Concepts

Workloads

A workload is the central concept in Apache Solr Benchmark. It defines:

  • The data to load (corpora — compressed NDJSON files)
  • The collections to create and configure
  • The operations to run (bulk indexing, search queries, commits, etc.)
  • The challenges (test procedures) that sequence those operations

Workloads are defined in a workload.json file. Pre-built workloads for Apache Solr are at https://github.com/janhoy/solr-benchmark-workloads.

Challenges (Test Procedures)

A challenge (also called test procedure) is a named configuration within a workload that specifies a particular benchmark scenario. A workload can have multiple challenges; you select one with --challenge when running the benchmark.

Pipelines

A pipeline is a sequence of high-level phases that a benchmark run executes:

Pipeline Description
benchmark-only Run against an existing Solr cluster; no provisioning
docker Start a Solr cluster via Docker, then benchmark, then tear down
from-distribution Download and install Solr, benchmark, tear down
from-sources Build Solr from source, install, benchmark, tear down

Collections

A collection is the Solr equivalent of an OpenSearch index — a logical grouping of documents distributed across shards. Collections are defined in the workload’s "collections" array and are created before benchmarking begins.

Configsets

A configset is a named set of Solr configuration files (primarily schema.xml and solrconfig.xml) stored in ZooKeeper. Every collection references a configset. Supply a custom configset in your workload’s configset-path. See the Apache Solr Reference Guide for more information.

Operations

Operations are the individual benchmarking actions. Built-in operations include:

Operation Description
bulk-index Index a batch of documents from a corpus
search Execute a Solr query
commit Issue a hard commit to Solr
optimize Issue an optimize (force-merge) command
create-collection Create a Solr collection
delete-collection Delete a Solr collection
raw-request Execute an arbitrary Solr Admin API request

Schedules

A schedule controls how an operation executes: number of iterations, target throughput (ops/s), warmup iterations, and parallel client count.

Corpora

Corpora are the datasets used by workloads. Each corpus references one or more data files (gzip-compressed NDJSON). Apache Solr Benchmark downloads corpora from the workload repository or a configured data URL.

Facets

Facets are Solr’s aggregation mechanism — the Solr equivalent of OpenSearch aggregations. When using the Converter Tool, OpenSearch aggregation expressions are translated into Solr facet syntax.


Metrics

At the end of each benchmark run, Apache Solr Benchmark prints a summary table and saves it to disk.

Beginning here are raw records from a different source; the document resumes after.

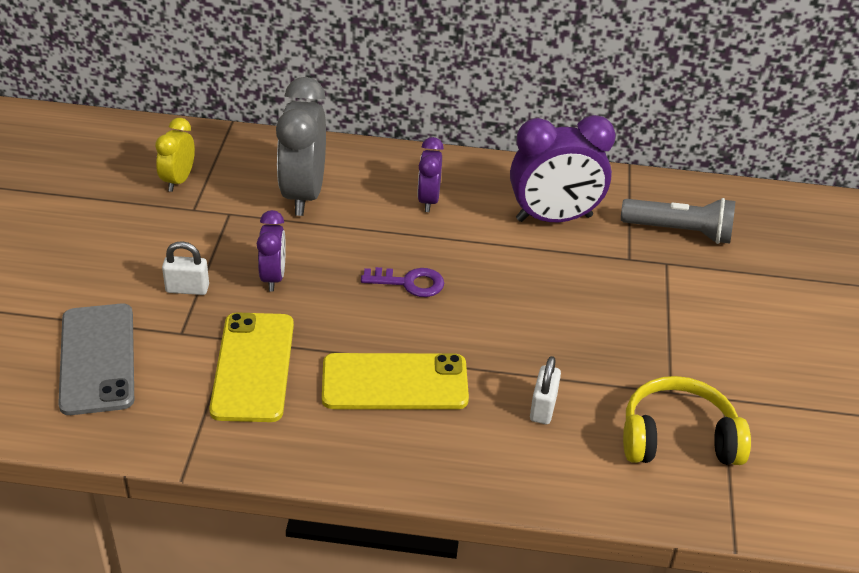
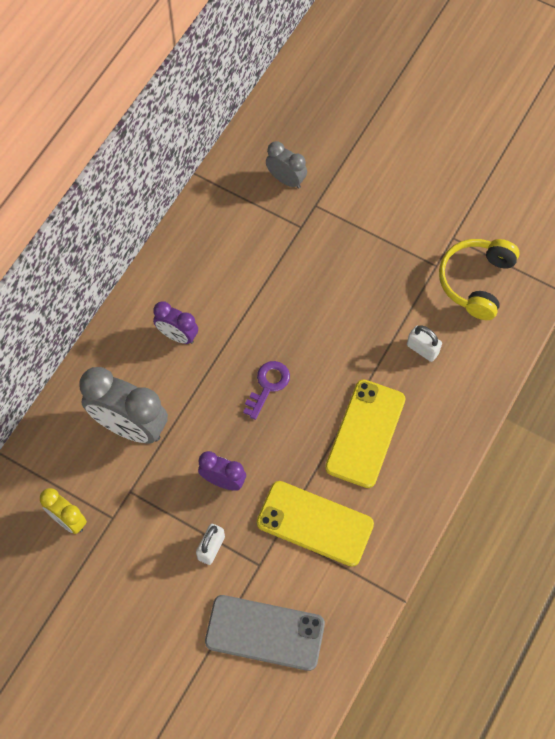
camera: 65 degrees left, 25 degrees up
(554, 218) = (236, 256): purple clock -> none
(679, 231) = (286, 179): grey flashlight -> grey clock

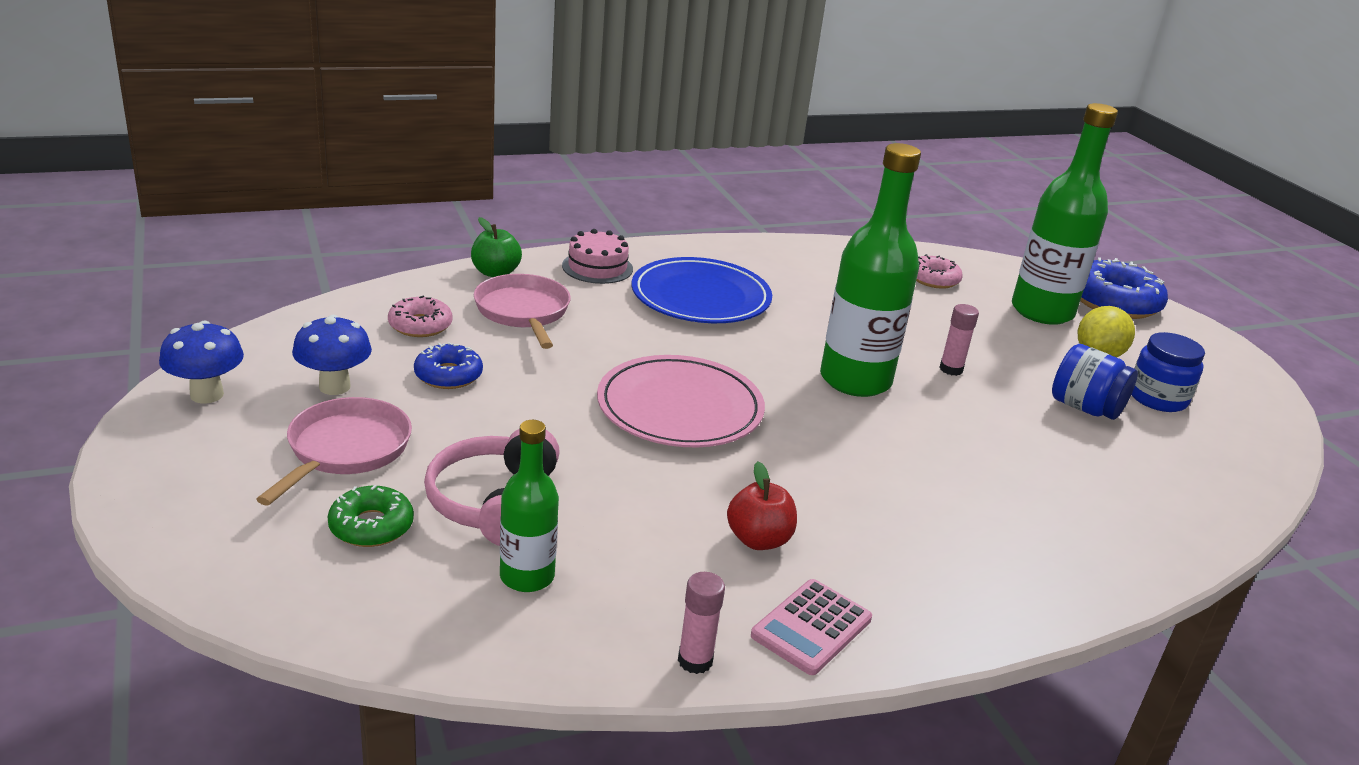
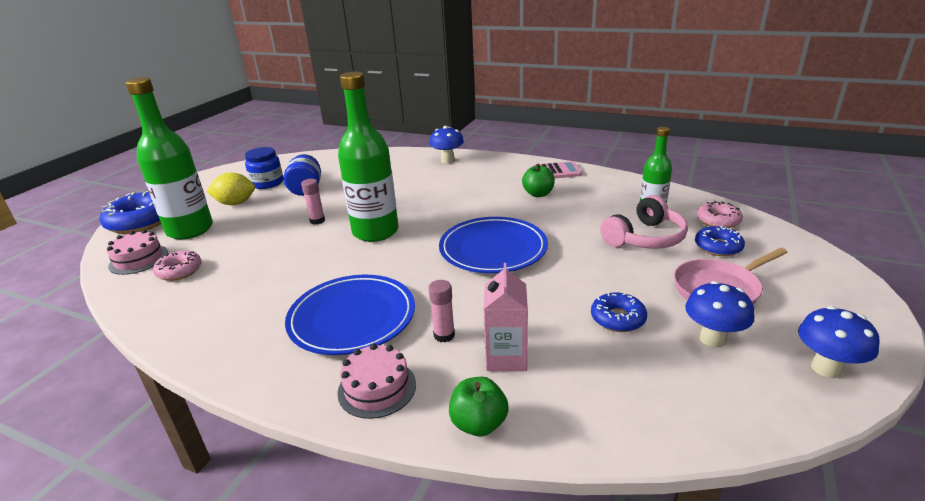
camera: 130 degrees left, 0 degrees up
(371, 526) = (718, 247): green donut -> blue donut
(420, 325) = (608, 377): pink donut -> pink donut (718, 221)
(523, 312) = (506, 357): pink pan -> pink carton
(680, 408) = (493, 249): pink plate -> blue plate
(695, 660) = (608, 176): pink glue stick -> pink glue stick (444, 335)
(758, 540) = (538, 194): red apple -> green apple
(996, 275) = (138, 259): none -> pink cake
(1051, 570) = (447, 160): none -> blue mushroom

The table covers these metrics for every task in the challenge:

Metric Description
Throughput Operations completed per second
Service time Round-trip time from client request to client receipt of response
Latency Service time plus any queue waiting time (differs from service time only when target-throughput is set)
Error rate Fraction of operations that returned an error

How Apache Solr Benchmark defines service time and latency

These terms are often used interchangeably in the industry but have distinct meanings in Apache Solr Benchmark:

Metric Common definition Apache Solr Benchmark definition
Service time Server processing time, excluding network Time from when the HTTP client sends the request to when it receives the full response — including network latency, load balancer overhead, and serialization/deserialization
Latency Service time plus network latency Service time plus any time the request spent waiting in a local queue before being dispatched — only non-zero when target-throughput is configured

Processing time

Processing time measures the overhead that Apache Solr Benchmark adds during a request — for example, setting up the request context or dispatching to the client library. It is distinct from and excluded from service time measurements. This value is useful for understanding the benchmarking tool’s own footprint.

Service time

Service time is measured from the moment the HTTP client sends the request until the moment it receives the complete response. It includes:

  • Network round-trip time
  • Load balancer overhead (if any)
  • Server processing time
  • Serialization and deserialization on both ends

Latency

Latency is service time plus any time the request spent waiting in a local queue before being sent. A queue only builds up when you set target-throughput on a task and the cluster cannot keep up with the requested rate. In that case, subsequent requests must wait for an earlier request to complete, adding queue time to the total latency.

When no target-throughput is set — or when the cluster can handle every request as fast as they arrive — latency equals service time.

Throughput

Throughput is the rate at which Apache Solr Benchmark issues requests, assuming that responses are returned instantaneously. It is not a measure of how many requests completed; it is a measure of how quickly requests were dispatched.

The two benchmark modes

Pure throughput mode (target-throughput not set): Requests are issued as fast as possible — each client sends one request, waits for the response, then sends the next. Latency equals service time.

Throughput-throttled mode (target-throughput set): Requests are issued at a target rate (in ops/s). If you set a rate higher than the cluster can sustain, requests pile up in the local queue and latency grows. Set target-throughput to a value you know is achievable; see Target throughput for practical guidance.